Question: Our relationship started on a strong friendship foundation. There was a real connection. But now we’re fighting all the time. I have worked with many therapists to try to control my jealousy but it only gets better for a while then it’s a problem again. Now he does not want to be sexually intimate with me. He says that because of my jealousy it is hard for him to be relaxed and intimate. I believe he still loves me, at least I hope so but can not bring himself to move past some of the things I’ve said and done. I don’t like being the way I am. I might lose him. I love him. Help me. Please.
Yangki’s Answer: There is no simple way to help you. Jealousy is not something you just advice someone to snap out of it and they do. Yes, it’s definitely triggered by feelings of deep insecurity — sometimes unfounded and other times as a result of the other person’s thoughtless or self-centered actions. I am not saying this is the case with you as you have not indicated to me that your guy is playing stupid head games just to get you jealous, but there are emotionally immature people who do this knowing too well how someone with insecurities will react. The other person’s emotional “upset” somehow reassures them they are “important and needed” — which makes them feel good about themselves.
But jealous is more that about what the other person says or does. Jealousy comes from a need to posses; a need to claim something or someone as yours (me and mine mindset). Some people call this “possesive love”. In my opinion when you add ” possesive” to love, it becomes something else.
When you love someone in a possessive way, the more you think/feel he is not acting like he is “yours”, the more you crave constant reassurance that he is yours. It’s this craving for constant reassurance that makes the other person feel “trapped” in the relationship – and want out.
Therapy does help some people by going back to the past to find out where the behaviour was learned and why, “unlearn” or modify it. As a coach I try very much not to work with the past but with the present to make the future better.
My advice for you is:
1. Develop healthy inter-dependence– having a sense of self that is independent of his. Your sense of self is who you really are without the need for anything or anyone outside of yourself. Discovering what is so “unique” about you helps you operate from a place where you do not feel that you need him to guarantee your “security”. From this place you are more able to function as an autonomous human being with the other’s best interest at heart.
2. Take ownership of your own thoughts and responsibility for your own feelings. It’s good that you’re already taking responsibility for your actions In addition to talking responsibility for your own actions, you must also teach yourself to accept that 100% reassurance that the person will never leave you or cheat on you does not exist even in “perfect” relationships (which we all know do not exist).
3. Redirect all that energy you waste seeking constant assurance to improving your relationship. Become the woman (look, talk and act) he first fell in love with and who (in your mind) you believe he’d want to have an affair with.
If it helps at all (with the jealousy thoughts..:-), him saying he does not want to be sexually intimate with you does not necessarily mean there is someone else or that he wants to start seeing other women. If he deeply loves you as you say he does, he may simply be trying to avoid the “jealousy episodes” by eliminating the “sexual” aspect of the relationship. You don’t say it, but based on his decision to not be sexually intimate, I have a strong feeling this is what usually begins it. You might want to pay more attention to this particular area of your relationship — and of yourself.
Don’t let jealousy ruin a good thing!
Thank you for this article. It has made me see a lot of me/my actions in it and I don’t want to continue having marital problems due to it. My jealously caused my husband to have anger explosions and we are now separated due to it. We will begin counseling today. Any advice?
Go to counselling. Be completely honest. Keep an open mind. Try to see things from your husbands point of view. Give time for change to take place. Give your relationship a sincere chance.
I can relate to this. My GF has a major jealous streak and really says some hurtful things.
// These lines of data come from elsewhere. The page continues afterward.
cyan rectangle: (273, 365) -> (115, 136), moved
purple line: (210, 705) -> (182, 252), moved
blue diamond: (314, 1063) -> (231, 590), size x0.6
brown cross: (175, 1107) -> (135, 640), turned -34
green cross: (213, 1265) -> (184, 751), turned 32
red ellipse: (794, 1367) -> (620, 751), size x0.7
As I’m recently divorced she continues to say I want to go back which is definately not what I want to do.
I just sent her this article and she refuses to read and says she doesn’t need to see a doctor!!! I’m just trying to get her to understand how I feel.
Thanks for the articles, it helps somewhat for what I’m going through.
It’s tough being in a relationship with someone who is overly jealous. But accusing her of being jealous, telling her suspicions are irrational and unfounded, or trying to make her get “help” doesn’t help.
If you love her and want to be with her, instead of making this about you by trying to make her understand how you feel, try to understand why she’s jealous and ask her what YOU can do to make her feel more safe. It doesn’t completely eliminate the jealous streak because jealousy is about her own personal insecurities, but it helps ease things a little and may inspire her to get help on her own because she wants it, not because you think you can make her change or want to change.